In her latest novel, My Favourite Mistake, she wrote about menopause and sex, hitting back at the “deification of youth and beauty in women”.

“Once a woman is no longer objectively fanciable, the thought of her having sex becomes unattractive. I think it’s got something to do with ageism.

“The behaviour of a menopausal woman was just mocked when all it is is adolescence in reverse.

“I read somewhere the other day that if men’s testosterone dropped as much as women’s oestrogen drops when they begin menopause, they’d be put into hospital and given everything to nurse them back to health.” She might be writing about sex, but Keyes says she never sets out to be provocative — only representative.

Plus, she loves a good love story. “I love the idea of people having love stories when they’re older, because people can fall in love right up until the day they die. People connect, that never stops.” In between sips of tea and more biscuits, we go back to shame. Looking back, there is one element she struggles with.

“My earlier books were written at a time of different values. Fat phobia is now recognised as a terrible thing. But in the noughties, there was this thing called the circle of shame where they’d take photographs of women and show their back fat.

“I didn’t know any different and they’re now immortalised in my novels. On the one hand, I wish I could go back and excise them, but on the other, I feel I have no right to airbrush that history because they’re part of the environment of the time.

“I wish they weren’t because they hurt so many people, including me because I’ve always felt at such war with my body.”

Marian Keyes during the Kinsale Literary Festival, 2024. Picture: David Creedon
Marian Keyes during the Kinsale Literary Festival, 2024. Picture: David Creedon

ALIVE AND AVAILABLE

She is used to addressing alcoholism but never gets tired of being asked about it; particularly not if it may help someone else out there.

“I would be dead if I hadn’t got into recovery when I did. I’m not dead. I’m alive and available. I try to be loving and to be a decent person.

“The one thing that I have felt really lucky and grateful for, it’s when other women have heard me and thought, ‘Oh fuck, I think I might be an alcoholic too and if she can stop, then maybe I can’.”

There is one thing she doesn’t get asked about enough — her husband, Tony Baines. They first met about “a thousand years ago” at his 30th birthday party in London.

“My flatmate, Suzanne, my sister’s best friend, worked with him. He had a party and Suzanne, being Irish, brought along 27 of her closest friends.

“She said he was really clever, loved Irish writers and music, and that he voted Labour.”

She feels lucky the pair have found each other. And when she speaks of Tony, her eyes sparkle a tad more than usual.

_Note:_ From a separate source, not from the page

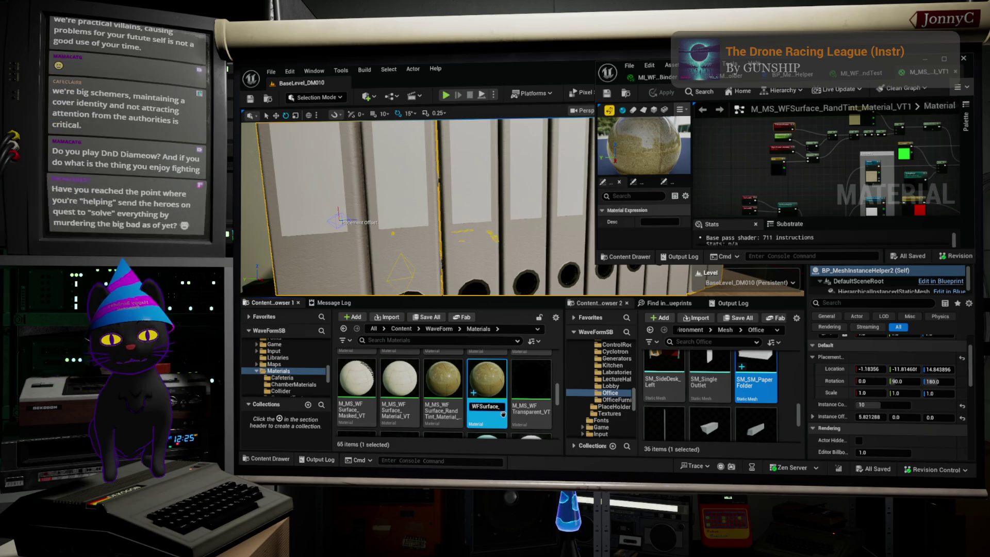
pyautogui.press('alt+Tab')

“He’s very different from me. He’s game for anything. A sea swim is on, count him in — and count me very much out. He’s a very ‘yes to life’ kind of a person, but he never makes me feel shit about being a ‘no to life’, he’s fine with me being an introvert.”

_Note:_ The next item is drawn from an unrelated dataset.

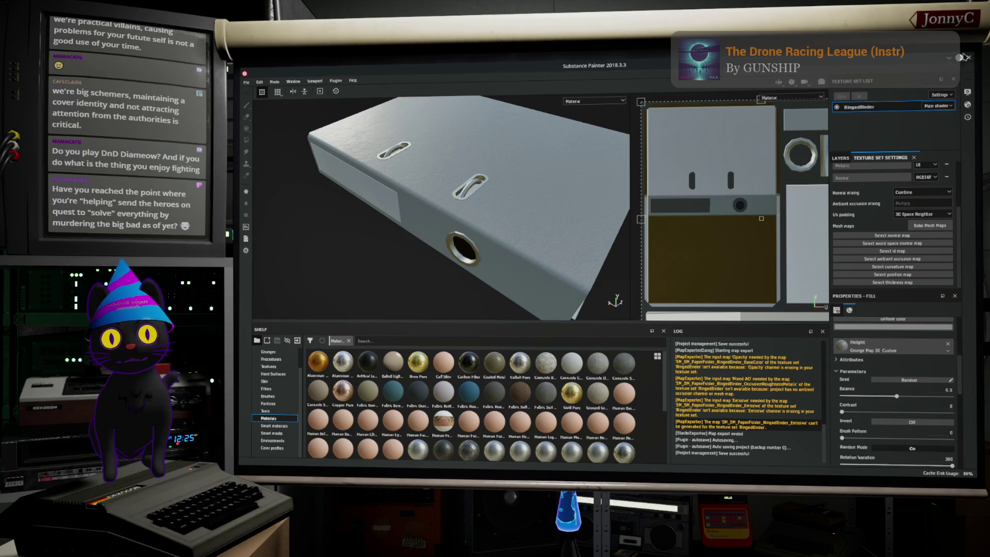
pyautogui.click(946, 56)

As previously established, a conversation with Keyes feels like a chat with the girls, where you cover everything from A to Z — even funerals and hurling.

While climbing “some mountain in Donegal”, Tony and herself stumbled upon a funeral and were forced to stay.

“You’re never alone at a funeral in Ireland. You could meet your next fella, make new friends, you get fed. Honestly, they’re bizarrely upbeat.”

She may hail from Limerick, but she has lived in many counties, including Clare, Cork, and Galway. But when the hurling is on, which she compares to “graceful but brutal ballet”, her heart lies with The Banner County — where her mother is from.

“It’s the place where I feel closeness, it’s very peaceful. I like the gentle beauty of Clare.

“And Clare hurlers would be the ones. Even my husband, who’s English, he follows them,” she laughs. “It’s like magic.”